* Given records *
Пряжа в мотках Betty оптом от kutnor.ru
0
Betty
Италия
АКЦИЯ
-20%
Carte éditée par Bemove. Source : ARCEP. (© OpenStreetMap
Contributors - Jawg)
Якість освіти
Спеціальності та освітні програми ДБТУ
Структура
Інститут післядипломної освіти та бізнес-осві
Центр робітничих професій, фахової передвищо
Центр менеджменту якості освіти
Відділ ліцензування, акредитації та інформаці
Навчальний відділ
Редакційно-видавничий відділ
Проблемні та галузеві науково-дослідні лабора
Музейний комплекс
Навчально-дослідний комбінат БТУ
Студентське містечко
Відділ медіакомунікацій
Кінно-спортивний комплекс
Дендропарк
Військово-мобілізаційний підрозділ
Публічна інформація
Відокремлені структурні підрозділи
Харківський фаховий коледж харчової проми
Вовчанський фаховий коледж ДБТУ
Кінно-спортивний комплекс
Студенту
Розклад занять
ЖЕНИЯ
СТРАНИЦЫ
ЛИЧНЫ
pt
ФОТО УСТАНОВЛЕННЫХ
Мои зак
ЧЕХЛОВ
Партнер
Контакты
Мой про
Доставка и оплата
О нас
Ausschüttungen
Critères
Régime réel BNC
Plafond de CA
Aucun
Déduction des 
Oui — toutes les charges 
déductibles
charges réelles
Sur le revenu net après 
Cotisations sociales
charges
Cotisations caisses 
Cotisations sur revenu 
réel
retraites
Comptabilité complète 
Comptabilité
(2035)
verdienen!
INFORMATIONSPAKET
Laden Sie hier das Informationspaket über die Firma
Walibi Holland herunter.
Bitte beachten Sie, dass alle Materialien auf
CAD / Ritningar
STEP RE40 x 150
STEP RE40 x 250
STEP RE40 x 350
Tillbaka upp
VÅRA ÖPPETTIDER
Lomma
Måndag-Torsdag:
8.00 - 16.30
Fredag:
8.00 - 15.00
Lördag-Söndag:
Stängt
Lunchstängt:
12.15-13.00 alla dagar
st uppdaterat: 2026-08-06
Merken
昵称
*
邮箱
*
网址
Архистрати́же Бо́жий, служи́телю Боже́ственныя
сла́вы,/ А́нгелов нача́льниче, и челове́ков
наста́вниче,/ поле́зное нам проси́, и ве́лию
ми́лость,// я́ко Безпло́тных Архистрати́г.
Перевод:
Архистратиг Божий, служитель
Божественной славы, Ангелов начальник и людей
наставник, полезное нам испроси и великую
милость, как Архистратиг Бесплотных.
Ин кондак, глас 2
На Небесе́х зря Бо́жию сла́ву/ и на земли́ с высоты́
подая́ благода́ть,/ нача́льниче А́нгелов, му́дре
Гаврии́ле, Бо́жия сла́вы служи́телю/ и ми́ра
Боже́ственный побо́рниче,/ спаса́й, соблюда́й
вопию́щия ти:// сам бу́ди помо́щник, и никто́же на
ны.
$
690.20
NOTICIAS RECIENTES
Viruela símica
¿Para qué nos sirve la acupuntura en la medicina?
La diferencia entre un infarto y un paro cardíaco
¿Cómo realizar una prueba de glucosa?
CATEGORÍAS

* What this task involves *
Once you have read the material, set it down again word for word.

* Response to the task *
Пряжа в мотках Betty оптом от kutnor.ru
0
Betty
Италия
АКЦИЯ
-20%
Carte éditée par Bemove. Source : ARCEP. (© OpenStreetMap
Contributors - Jawg)
Якість освіти
Спеціальності та освітні програми ДБТУ
Структура
Інститут післядипломної освіти та бізнес-осві
Центр робітничих професій, фахової передвищо
Центр менеджменту якості освіти
Відділ ліцензування, акредитації та інформаці
Навчальний відділ
Редакційно-видавничий відділ
Проблемні та галузеві науково-дослідні лабора
Музейний комплекс
Навчально-дослідний комбінат БТУ
Студентське містечко
Відділ медіакомунікацій
Кінно-спортивний комплекс
Дендропарк
Військово-мобілізаційний підрозділ
Публічна інформація
Відокремлені структурні підрозділи
Харківський фаховий коледж харчової проми
Вовчанський фаховий коледж ДБТУ
Кінно-спортивний комплекс
Студенту
Розклад занять
ЖЕНИЯ
СТРАНИЦЫ
ЛИЧНЫ
pt
ФОТО УСТАНОВЛЕННЫХ
Мои зак
ЧЕХЛОВ
Партнер
Контакты
Мой про
Доставка и оплата
О нас
Ausschüttungen
Critères
Régime réel BNC
Plafond de CA
Aucun
Déduction des 
Oui — toutes les charges 
déductibles
charges réelles
Sur le revenu net après 
Cotisations sociales
charges
Cotisations caisses 
Cotisations sur revenu 
réel
retraites
Comptabilité complète 
Comptabilité
(2035)
verdienen!
INFORMATIONSPAKET
Laden Sie hier das Informationspaket über die Firma
Walibi Holland herunter.
Bitte beachten Sie, dass alle Materialien auf
CAD / Ritningar
STEP RE40 x 150
STEP RE40 x 250
STEP RE40 x 350
Tillbaka upp
VÅRA ÖPPETTIDER
Lomma
Måndag-Torsdag:
8.00 - 16.30
Fredag:
8.00 - 15.00
Lördag-Söndag:
Stängt
Lunchstängt:
12.15-13.00 alla dagar
st uppdaterat: 2026-08-06
Merken
昵称
*
邮箱
*
网址
Архистрати́же Бо́жий, служи́телю Боже́ственныя
сла́вы,/ А́нгелов нача́льниче, и челове́ков
наста́вниче,/ поле́зное нам проси́, и ве́лию
ми́лость,// я́ко Безпло́тных Архистрати́г.
Перевод:
Архистратиг Божий, служитель
Божественной славы, Ангелов начальник и людей
наставник, полезное нам испроси и великую
милость, как Архистратиг Бесплотных.
Ин кондак, глас 2
На Небесе́х зря Бо́жию сла́ву/ и на земли́ с высоты́
подая́ благода́ть,/ нача́льниче А́нгелов, му́дре
Гаврии́ле, Бо́жия сла́вы служи́телю/ и ми́ра
Боже́ственный побо́рниче,/ спаса́й, соблюда́й
вопию́щия ти:// сам бу́ди помо́щник, и никто́же на
ны.
$
690.20
NOTICIAS RECIENTES
Viruela símica
¿Para qué nos sirve la acupuntura en la medicina?
La diferencia entre un infarto y un paro cardíaco
¿Cómo realizar una prueba de glucosa?
CATEGORÍAS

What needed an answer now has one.